Все прибежали посмотреть, кого убили, начали поворачивать мужика лицом к свету, и тут Гуревич проснулся и в недоумении спросил:
– Что случилось, хлопцы?
В первый момент шахтеры онемели от изумления, а потом оглушительно заржали. Об этом уникальном случае вскоре узнали на всех шахтах...
Я очень любил гулять по лагерю с Александром Давидовичем и обмениваться с ним местными и вселенскими «парашами» или слушать интересные байки, которые он во множестве знал. Он как-то мне рассказал, что во время следствия на Лубянке в Москве следователь МГБ требовал, чтобы Гуревич переводил ему с листа американские и английские детективы, видимо, отобранные у подследственных. Если в этот момент в кабинет входил какой-либо чин, следователь немедленно начинать стучать кулаком по столу и свирепо орать: «Будешь сознаваться, троцкистская морда?» Но как только чин уходил, следователь дружелюбно говорил Гуревичу: «Ну давай дальше, где мы остановились?»
Гуревич принимал активное участие и в лагерной самодеятельности, сам он, правда, на сцене не выступал, но консультировал нас постоянно. Он получил великолепное образование, прекрасно знал музыку и театр.
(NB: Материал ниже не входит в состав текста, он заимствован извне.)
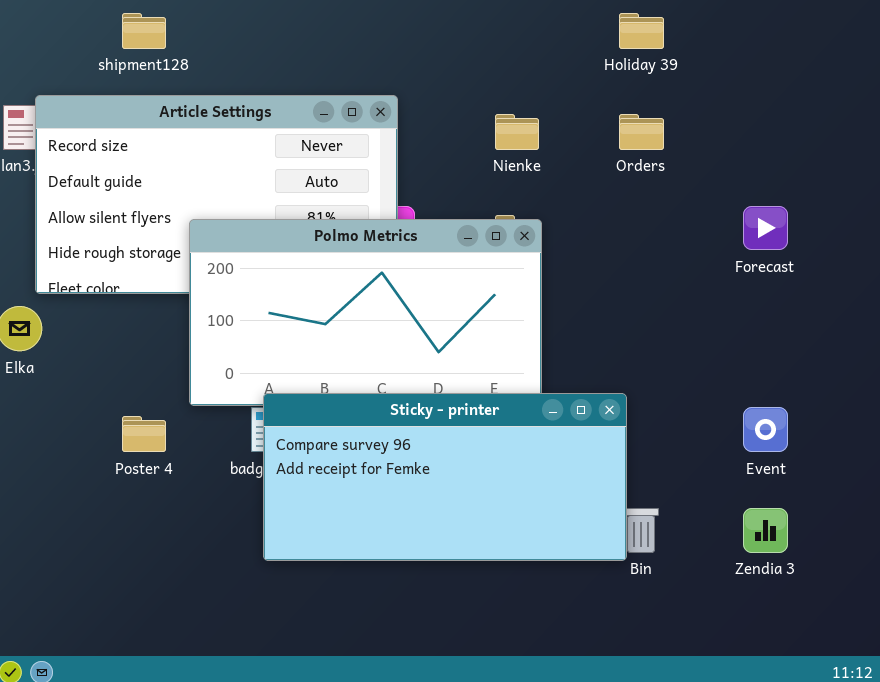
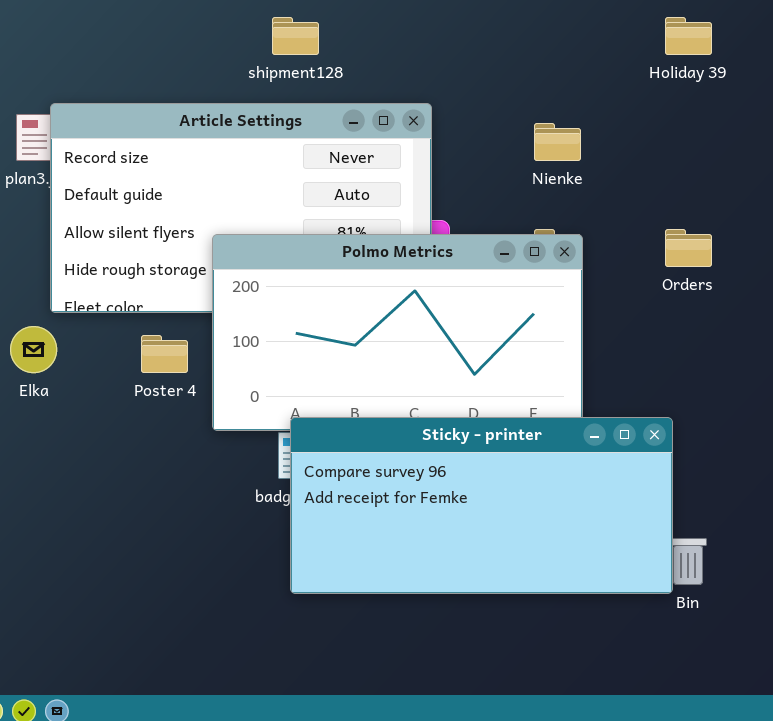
shipment128: [122,13,166,49] -> [272,17,319,55], moved
Orders: [619,114,664,150] -> [665,229,712,267], moved
Poster 4: [122,416,166,452] -> [141,335,188,373], moved

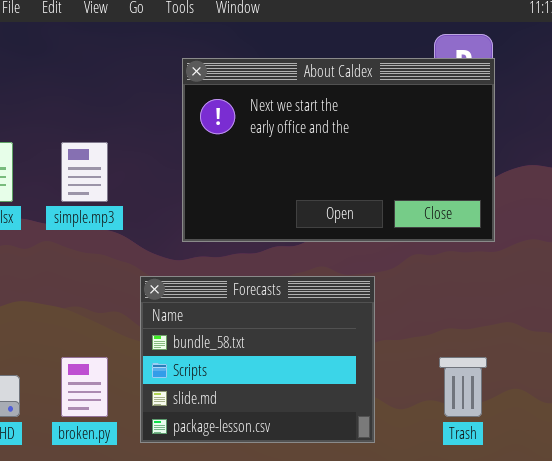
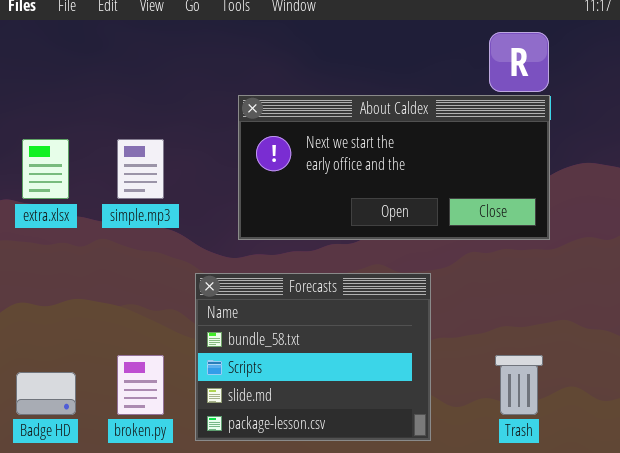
About Caldex: [182,58,495,242] -> [238,95,550,240], resized

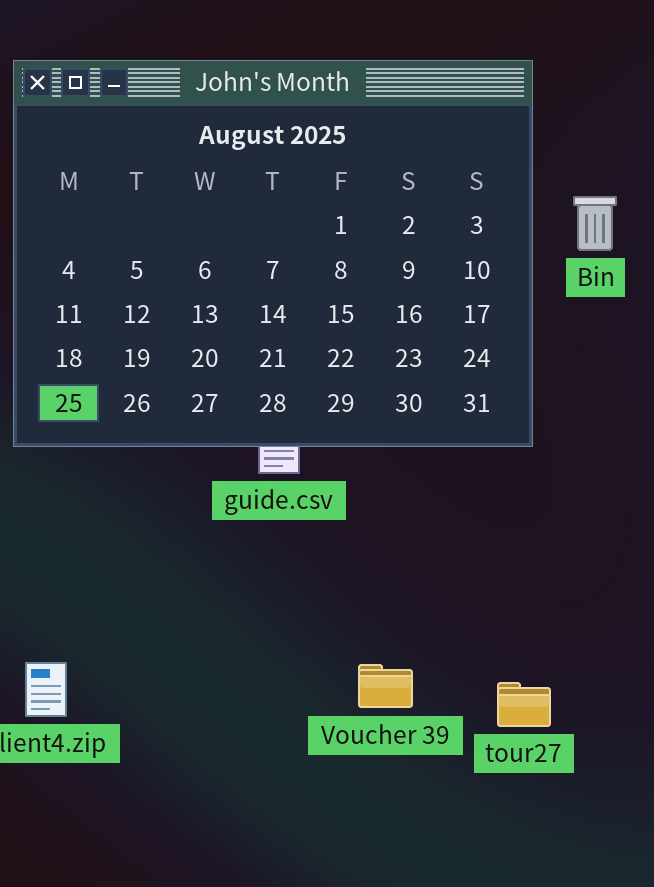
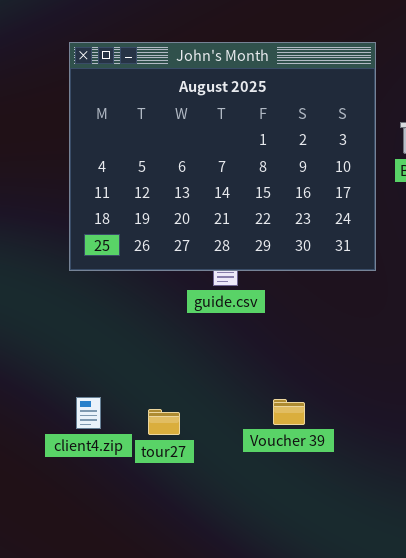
tour27: [497,682,551,727] -> [148,409,180,435], moved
Наша шахта № 40 готовилась к пусковому периоду, и требовалось людей – то бишь заключенных – все больше и больше. Органы МГБ работали четко, и заключенных везли в Воркуту целыми эшелонами со всех городов и областей нашей великой и любимой Родины... Органы МГБ продолжали выявлять и сажать всех побывавших в плену, а также «лиц мужского пола», находившихся на временно оккупированной территории СССР. Конечно, в первую очередь сажали интеллигентов: инженеров, врачей, артистов, учителей, юристов... Помню, как-то на этапе мне повстречался молодой адвокат, который получил двадцать пять лет за то, что работал адвокатом в оккупированном немцами Пскове.